__Data__
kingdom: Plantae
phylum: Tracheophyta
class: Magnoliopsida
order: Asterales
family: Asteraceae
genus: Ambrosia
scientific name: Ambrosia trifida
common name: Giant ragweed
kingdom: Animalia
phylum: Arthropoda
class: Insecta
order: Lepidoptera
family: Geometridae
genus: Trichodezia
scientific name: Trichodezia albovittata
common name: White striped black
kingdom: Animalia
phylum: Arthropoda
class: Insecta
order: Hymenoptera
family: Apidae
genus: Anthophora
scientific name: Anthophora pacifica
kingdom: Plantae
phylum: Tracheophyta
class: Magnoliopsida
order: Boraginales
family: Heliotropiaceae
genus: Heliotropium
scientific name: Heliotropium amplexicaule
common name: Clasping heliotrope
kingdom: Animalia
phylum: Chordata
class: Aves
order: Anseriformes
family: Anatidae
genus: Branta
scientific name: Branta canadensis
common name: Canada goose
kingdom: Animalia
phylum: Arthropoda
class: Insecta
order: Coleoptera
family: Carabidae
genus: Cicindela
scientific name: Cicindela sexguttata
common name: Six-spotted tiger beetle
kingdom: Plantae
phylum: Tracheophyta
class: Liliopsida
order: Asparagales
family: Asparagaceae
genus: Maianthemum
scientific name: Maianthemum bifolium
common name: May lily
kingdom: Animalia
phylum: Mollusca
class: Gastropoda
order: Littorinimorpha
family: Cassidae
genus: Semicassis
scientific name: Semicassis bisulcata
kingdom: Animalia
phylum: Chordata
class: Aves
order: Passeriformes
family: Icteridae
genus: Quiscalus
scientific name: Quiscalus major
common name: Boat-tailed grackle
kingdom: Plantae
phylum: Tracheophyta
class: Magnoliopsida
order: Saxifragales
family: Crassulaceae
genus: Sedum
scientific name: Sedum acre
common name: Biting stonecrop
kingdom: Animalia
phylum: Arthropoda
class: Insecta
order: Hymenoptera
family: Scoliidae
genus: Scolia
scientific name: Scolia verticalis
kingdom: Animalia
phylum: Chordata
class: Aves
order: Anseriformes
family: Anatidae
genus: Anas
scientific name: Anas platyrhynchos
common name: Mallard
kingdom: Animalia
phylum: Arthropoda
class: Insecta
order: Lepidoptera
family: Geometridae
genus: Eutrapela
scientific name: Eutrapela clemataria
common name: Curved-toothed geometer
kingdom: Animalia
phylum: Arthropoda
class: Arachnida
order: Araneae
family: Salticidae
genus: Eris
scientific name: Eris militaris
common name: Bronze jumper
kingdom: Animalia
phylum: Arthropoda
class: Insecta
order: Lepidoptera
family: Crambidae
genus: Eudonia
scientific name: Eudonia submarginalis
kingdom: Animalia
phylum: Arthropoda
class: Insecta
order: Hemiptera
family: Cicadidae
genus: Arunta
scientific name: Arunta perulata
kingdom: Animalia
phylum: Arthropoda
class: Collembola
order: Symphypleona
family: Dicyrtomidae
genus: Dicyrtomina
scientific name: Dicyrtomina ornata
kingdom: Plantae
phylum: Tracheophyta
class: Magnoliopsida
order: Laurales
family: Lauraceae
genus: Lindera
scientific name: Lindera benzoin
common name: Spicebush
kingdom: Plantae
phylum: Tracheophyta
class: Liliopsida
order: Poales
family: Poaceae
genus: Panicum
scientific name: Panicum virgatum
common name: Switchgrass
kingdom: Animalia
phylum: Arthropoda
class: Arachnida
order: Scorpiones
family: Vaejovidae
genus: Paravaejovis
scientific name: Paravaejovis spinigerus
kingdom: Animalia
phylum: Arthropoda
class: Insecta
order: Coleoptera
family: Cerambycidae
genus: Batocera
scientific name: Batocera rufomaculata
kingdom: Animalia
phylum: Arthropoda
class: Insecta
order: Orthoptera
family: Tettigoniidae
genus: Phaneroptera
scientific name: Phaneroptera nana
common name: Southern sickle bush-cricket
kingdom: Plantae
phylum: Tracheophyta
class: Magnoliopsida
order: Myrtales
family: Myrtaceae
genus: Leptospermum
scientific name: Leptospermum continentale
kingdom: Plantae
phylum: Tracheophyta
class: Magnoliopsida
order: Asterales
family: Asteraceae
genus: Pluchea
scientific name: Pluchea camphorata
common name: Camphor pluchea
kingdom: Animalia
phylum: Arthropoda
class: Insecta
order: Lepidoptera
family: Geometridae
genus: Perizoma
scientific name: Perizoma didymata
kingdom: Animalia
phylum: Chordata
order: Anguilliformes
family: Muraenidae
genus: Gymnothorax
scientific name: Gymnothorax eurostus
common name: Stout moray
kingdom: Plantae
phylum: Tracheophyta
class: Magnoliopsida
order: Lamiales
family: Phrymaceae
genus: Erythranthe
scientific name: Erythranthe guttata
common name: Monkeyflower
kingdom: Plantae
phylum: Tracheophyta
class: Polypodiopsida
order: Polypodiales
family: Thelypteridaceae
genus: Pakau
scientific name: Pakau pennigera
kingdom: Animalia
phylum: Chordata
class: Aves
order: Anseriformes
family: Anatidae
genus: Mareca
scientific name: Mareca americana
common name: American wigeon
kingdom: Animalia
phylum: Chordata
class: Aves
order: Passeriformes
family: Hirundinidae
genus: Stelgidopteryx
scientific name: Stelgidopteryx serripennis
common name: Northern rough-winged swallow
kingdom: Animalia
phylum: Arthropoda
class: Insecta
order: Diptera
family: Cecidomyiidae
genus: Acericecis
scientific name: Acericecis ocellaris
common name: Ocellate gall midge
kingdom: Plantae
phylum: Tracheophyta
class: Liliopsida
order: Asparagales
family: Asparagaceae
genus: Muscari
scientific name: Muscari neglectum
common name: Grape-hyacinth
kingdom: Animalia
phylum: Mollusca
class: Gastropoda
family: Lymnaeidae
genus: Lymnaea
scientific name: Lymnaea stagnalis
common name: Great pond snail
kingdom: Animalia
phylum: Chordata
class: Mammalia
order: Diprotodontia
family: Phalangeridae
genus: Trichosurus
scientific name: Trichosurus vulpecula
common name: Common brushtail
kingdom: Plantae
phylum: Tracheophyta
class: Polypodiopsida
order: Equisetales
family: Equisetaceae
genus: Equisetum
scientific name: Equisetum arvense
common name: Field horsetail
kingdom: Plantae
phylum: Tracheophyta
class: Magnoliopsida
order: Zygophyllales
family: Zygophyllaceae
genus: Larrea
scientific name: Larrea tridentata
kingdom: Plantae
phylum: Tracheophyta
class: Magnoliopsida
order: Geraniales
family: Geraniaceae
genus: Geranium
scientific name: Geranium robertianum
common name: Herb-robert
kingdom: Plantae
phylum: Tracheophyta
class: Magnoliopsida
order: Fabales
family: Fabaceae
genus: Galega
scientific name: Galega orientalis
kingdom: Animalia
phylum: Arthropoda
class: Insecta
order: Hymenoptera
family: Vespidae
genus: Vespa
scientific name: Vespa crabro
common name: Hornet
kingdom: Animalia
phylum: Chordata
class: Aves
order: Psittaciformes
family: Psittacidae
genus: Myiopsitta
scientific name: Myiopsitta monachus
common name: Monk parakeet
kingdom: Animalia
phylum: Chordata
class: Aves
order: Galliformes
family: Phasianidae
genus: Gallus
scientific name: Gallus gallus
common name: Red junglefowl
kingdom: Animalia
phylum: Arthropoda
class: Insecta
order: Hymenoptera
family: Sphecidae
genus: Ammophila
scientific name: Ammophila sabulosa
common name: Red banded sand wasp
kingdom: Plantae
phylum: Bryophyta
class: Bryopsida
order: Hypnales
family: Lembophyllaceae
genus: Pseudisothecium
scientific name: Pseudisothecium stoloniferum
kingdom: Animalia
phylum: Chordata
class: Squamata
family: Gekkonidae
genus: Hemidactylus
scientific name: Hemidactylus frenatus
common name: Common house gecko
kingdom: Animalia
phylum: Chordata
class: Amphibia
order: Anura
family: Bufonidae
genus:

__Given request__
Can you repeat everything in the listing from the line containing "genus: Lymnaea" down to the line containing "scientific name: Equisetum arvense", swapping "phylum" for "division" and leaving everything else unchanged?

__Task answer__
genus: Lymnaea
scientific name: Lymnaea stagnalis
common name: Great pond snail
kingdom: Animalia
division: Chordata
class: Mammalia
order: Diprotodontia
family: Phalangeridae
genus: Trichosurus
scientific name: Trichosurus vulpecula
common name: Common brushtail
kingdom: Plantae
division: Tracheophyta
class: Polypodiopsida
order: Equisetales
family: Equisetaceae
genus: Equisetum
scientific name: Equisetum arvense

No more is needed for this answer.